Hisbollah droht mit Vergeltung – Funkgeräte sollen schon bei Herstellung manipuliert worden sein

Der Konflikt zwischen Israel und der schiitischen Hisbollah-Miliz spitzt sich weiter zu: Bei mutmaßlich koordinierten Explosionen von tragbaren Funkempfängern sind im Libanon 2750 Menschen verletzt und neun Menschen getötet worden. Das gab der libanesische Gesundheitsminister Firas Abiad bei einer Pressekonferenz in der Hauptstadt Beirut bekannt.

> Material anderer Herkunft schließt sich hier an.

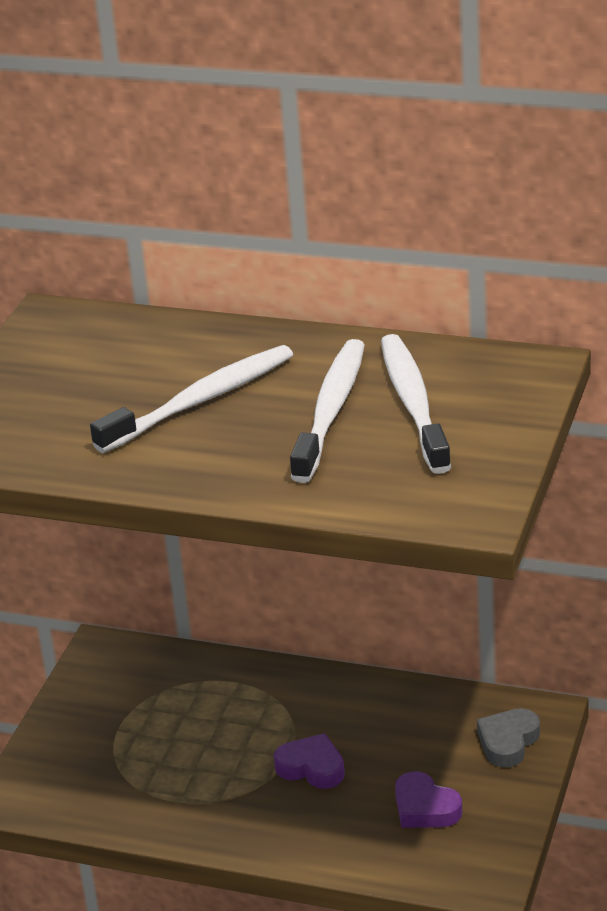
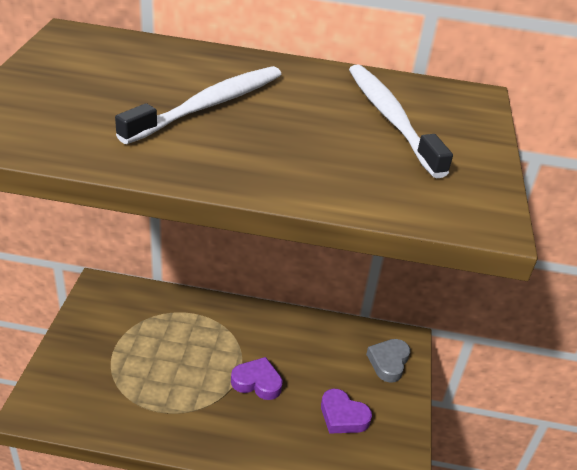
camera: 15 degrees left, 5 degrees up
white toothbrush [290,339,365,483] -> none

Der Zustand von rund 200 Verletzten sei kritisch. Allein in ein Krankenhaus in einem südlichen Vorort der Hauptstadt Beirut seien rund 300 Verletzte eingeliefert worden, wie die Deutsche Presse-Agentur zuvor erfuhr.  

Die Hisbollah erklärte, zwei ihrer Mitglieder und ein Mädchen seien getötet und viele weitere Menschen verletzt worden. Unter den Verletzten sollen auch Mitglieder der Radwan-Truppe gewesen sein, einer Eliteeinheit der Hisbollah. Zudem sollen auch hochrangige Hisbollah-Vertreter verletzt worden sein, wie eine der Miliz nahestehende Quelle bestätigte.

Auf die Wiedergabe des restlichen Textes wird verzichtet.